The End of the Line: How Overfishing Is Changing the World and What We Eat, by Charles Clover. The New Press (2006), 384 pages.
I tried so hard with this one because the topic is unquestionably important and I wanted to learn whatever the author had to say, but I became bored and couldn’t quite finish. I almost succeeded, getting to within fifty pages of the end but skimming the rest. Parts of this book were attention-grabbing, but there was an overarching problem: the author didn’t quite succeed in bringing the fish fully to life. Where are the thorough descriptions of what the fish are like in their natural habitats? How do they behave? What do they do with themselves throughout their life? What are their quirky, endearing habits? Drawings would have been enormously helpful; dozens of obscure species are mentioned and I have no idea what they look like. Maps of where in the seas they live/migrate would have been nice too. There are tidbits here and there that are tantalizing and there’s certainly plenty of need-to-know information, but reading it didn’t provide enough pleasure for me to want to keep the book…I gave it away instead.
I can’t help but compare this to Fruitless Fall, another book about a looming environmental catastrophe that I happened to read within a few weeks of Line. Both contain timely and vital natural science for the layperson, and both concern animals that are critical to our food supply. Unimaginably critical, really—the colony collapse disorder affecting bees (the subject of Fall) could easily bring down our entire agricultural industry as we know it. Fall succeeds where Line fails in that while reading about the bees, I came to care about them in a way I hadn’t before. (Not just because we’re dependent on them, but because of who they are as a species.) I care about colony collapse, and the science behind it is fascinating, but equally important is that the bees come alive in the writing.
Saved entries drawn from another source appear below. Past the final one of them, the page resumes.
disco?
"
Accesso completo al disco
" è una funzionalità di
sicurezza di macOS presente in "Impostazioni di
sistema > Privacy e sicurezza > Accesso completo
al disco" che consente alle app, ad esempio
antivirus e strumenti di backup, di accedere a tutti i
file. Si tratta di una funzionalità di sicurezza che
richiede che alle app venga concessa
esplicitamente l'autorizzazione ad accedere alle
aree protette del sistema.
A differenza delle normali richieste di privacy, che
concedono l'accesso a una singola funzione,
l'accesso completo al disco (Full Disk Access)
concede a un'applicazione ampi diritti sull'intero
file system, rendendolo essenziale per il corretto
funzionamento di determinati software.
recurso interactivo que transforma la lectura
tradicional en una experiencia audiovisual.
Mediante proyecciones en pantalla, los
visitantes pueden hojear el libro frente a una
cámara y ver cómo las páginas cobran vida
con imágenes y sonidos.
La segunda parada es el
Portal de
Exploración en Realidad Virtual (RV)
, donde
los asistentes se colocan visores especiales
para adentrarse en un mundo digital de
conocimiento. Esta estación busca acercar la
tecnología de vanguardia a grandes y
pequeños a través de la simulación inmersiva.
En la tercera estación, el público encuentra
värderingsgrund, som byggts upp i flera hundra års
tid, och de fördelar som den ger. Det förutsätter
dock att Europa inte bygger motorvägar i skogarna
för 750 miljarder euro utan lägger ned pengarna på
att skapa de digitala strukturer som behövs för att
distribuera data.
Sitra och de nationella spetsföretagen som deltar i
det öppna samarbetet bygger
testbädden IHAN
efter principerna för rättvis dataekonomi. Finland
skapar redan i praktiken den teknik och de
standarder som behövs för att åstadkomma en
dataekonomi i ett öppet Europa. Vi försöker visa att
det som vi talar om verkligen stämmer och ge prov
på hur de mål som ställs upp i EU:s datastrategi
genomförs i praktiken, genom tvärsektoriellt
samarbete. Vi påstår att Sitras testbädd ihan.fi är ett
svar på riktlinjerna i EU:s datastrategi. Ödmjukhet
In thinking about these two books together, I realized that that’s the crux of the problem with Line—the animals in it are somehow not fully alive in the same way that the bees are. It should have been doable—after all, there are dozens of species mentioned, all with quite different appearances, habits, and idiosyncrasies. And yet, at the end of the book, the fish remained, for me, rather abstract. I understand that I need to stop eating many of them, but I haven’t come to understand or care about them any differently.
I don’t mean to imply that the writing is bad. Actually, for the most part, the writing is quite good (see below); it’s just that the good writing couldn’t sustain itself for over 300 pages, and ultimately it failed to bring the fish completely to life.
EXCERPT:
“The square-jawed fisherman on the Gloucester memorial is how the city still likes to think of itself. There is even a new incarnation of him on the big yellow sign of Gorton’s of Gloucester, the largest fish-processing firm left in town, on the Harbor Loop. His cutout figure rises above the rectangular Gorton’s sign, which tells you that the company was founded in 1849. Yet there is a rich irony here.
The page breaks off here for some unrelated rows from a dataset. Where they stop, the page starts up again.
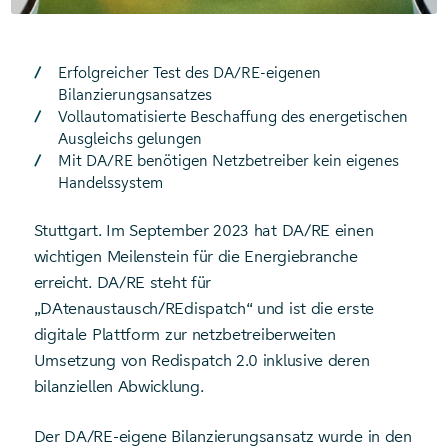
Erfolgreicher Test des DA/RE-eigenen
Bilanzierungsansatzes
Vollautomatisierte Beschaffung des energetischen
Ausgleichs gelungen
Mit DA/RE benötigen Netzbetreiber kein eigenes
Handelssystem
Stuttgart. Im September 2023 hat DA/RE einen
wichtigen Meilenstein für die Energiebranche
erreicht. DA/RE steht für
„DAtenaustausch/REdispatch“ und ist die erste
digitale Plattform zur netzbetreiberweiten
Umsetzung von Redispatch 2.0 inklusive deren
bilanziellen Abwicklung.
Der DA/RE-eigene Bilanzierungsansatz wurde in den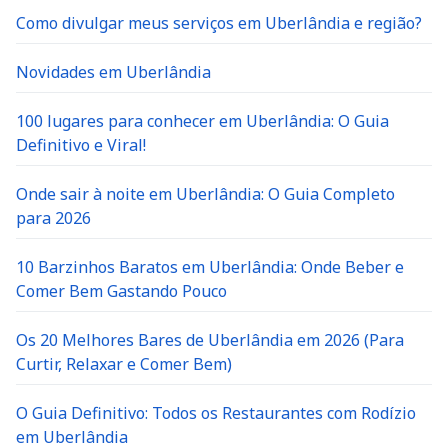
Como divulgar meus serviços em Uberlândia e região?
Novidades em Uberlândia
100 lugares para conhecer em Uberlândia: O Guia
Definitivo e Viral!
Onde sair à noite em Uberlândia: O Guia Completo
para 2026
10 Barzinhos Baratos em Uberlândia: Onde Beber e
Comer Bem Gastando Pouco
Os 20 Melhores Bares de Uberlândia em 2026 (Para
Curtir, Relaxar e Comer Bem)
O Guia Definitivo: Todos os Restaurantes com Rodízio
em Uberlândia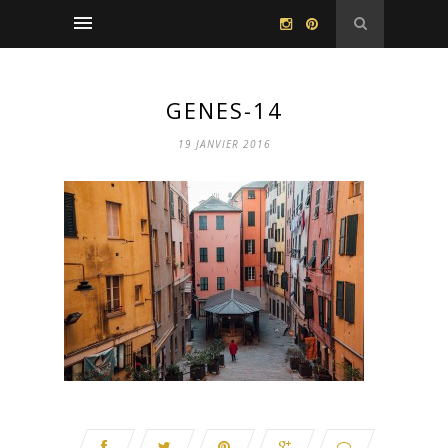
GENES-14
19 JANVIER 2016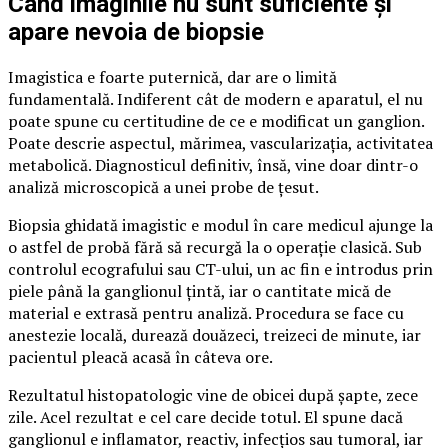
Când imaginile nu sunt suficiente și
apare nevoia de biopsie
Imagistica e foarte puternică, dar are o limită
fundamentală. Indiferent cât de modern e aparatul, el nu
poate spune cu certitudine de ce e modificat un ganglion.
Poate descrie aspectul, mărimea, vascularizația, activitatea
metabolică. Diagnosticul definitiv, însă, vine doar dintr-o
analiză microscopică a unei probe de țesut.
Biopsia ghidată imagistic e modul în care medicul ajunge la
o astfel de probă fără să recurgă la o operație clasică. Sub
controlul ecografului sau CT-ului, un ac fin e introdus prin
piele până la ganglionul țintă, iar o cantitate mică de
material e extrasă pentru analiză. Procedura se face cu
anestezie locală, durează douăzeci, treizeci de minute, iar
pacientul pleacă acasă în câteva ore.
Rezultatul histopatologic vine de obicei după șapte, zece
zile. Acel rezultat e cel care decide totul. El spune dacă
ganglionul e inflamator, reactiv, infecțios sau tumoral, iar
Gloucester has an important, perhaps preeminent place in the history of food preserving in the modern era as well as fishing. For it was here in the 1920s that Clarence Birdseye, considered to be the father of the frozen food business, first built a plant after perfecting flash-freezing techniques in his kitchen…. Birdseye chose the site for his plant because it was close to large amounts of cheap and highly perishable fish, the value of which he would prolong by freezing. So I rather expected Gorton’s of Gloucester to say it got its succulent fillets of white-fleshed fish just across the road at the Gloucester Fish Exchange, the daily fish auction.
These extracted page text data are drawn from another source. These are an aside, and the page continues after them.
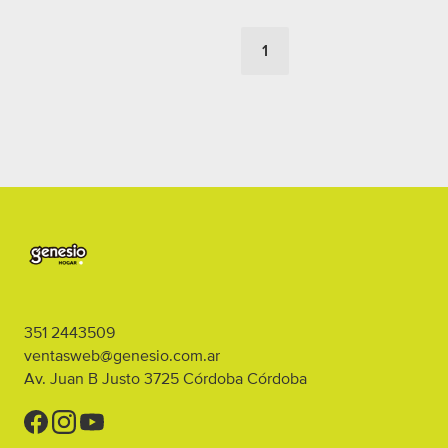
1
351 2443509
ventasweb@genesio.com.ar
Av. Juan B Justo 3725
Córdoba
Córdoba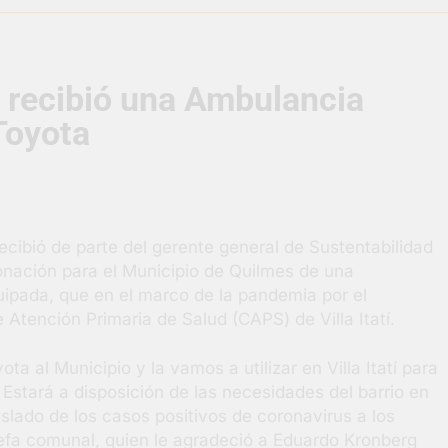
razateguense Lucía Ceresani representará al distrito en los Al
 recibió una Ambulancia
supervisó la obra de un nuevo desagüe pluvial en Gutiérrez
Toyota
s El Colosal abrió una nueva sucursal en Berazategui
gral de Salud en Hudson
cibió de parte del gerente general de Sustentabilidad
ornadas municipales de salud animal en Berazategui
onación para el Municipio de Quilmes de una
ipada, que en el marco de la pandemia por el
ertos por la Semana Mundial de la Lactancia
 Atención Primaria de Salud (CAPS) de Villa Itatí.
 al Municipio y la vamos a utilizar en Villa Itatí para
. Estará a disposición de las necesidades del barrio en
aslado de los casos positivos de coronavirus a los
 Jefa comunal, quien le agradeció a Eduardo Kronberg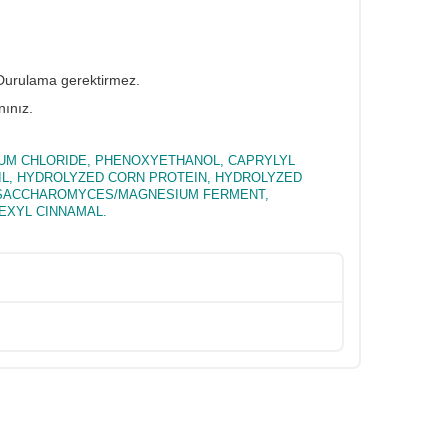
. Durulama gerektirmez.
nınız.
IUM CHLORIDE, PHENOXYETHANOL, CAPRYLYL
IL, HYDROLYZED CORN PROTEIN, HYDROLYZED
 SACCHAROMYCES/MAGNESIUM FERMENT,
EXYL CINNAMAL.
There’s no mention in Gorton’s literature or on its Web site of where its fish comes from, even though both tell you that the company’s fillets come grilled, breaded, and beer-battered, with a variety of flavorings. A helpful employee let me in on the secret. The fillets contain Alaskan pollock, caught and processed by American companies in Alaska and then shipped several thousand miles around the continent frozen in containers. Gorton’s also sources its pollock from the Russian side of the Bering Sea, which is processed first in China. It imports farmed shrimp from South America and Asia and assorted other species of fish from elsewhere around the world. The reality of present day Gloucester is that the port has not been able to supply the volume of fish Gorton’s requires since the mid-1980s—because of the collapse of New England’s fisheries. American consumers now eat more imported fish than fish produced at home.
There is no memorial in Gloucester, as yet, to the bounty of nature that once existed, the profusion of shad, alewives, scup, menhaden, sturgeon, and salmon the founders encountered when they reached the shores of America. Nor is there one to the whales that existed a century ago or the giant halibut, barndoor skate, and much larger shoals of giant bluefin tuna that existed even within living memory. You might think there was a call for some such commemoration, since every visitor who has heard of the contribution the cod made to New England’s early prosperity and campaign for independence must wonder what happened. Perhaps it remains a sensitive subject.”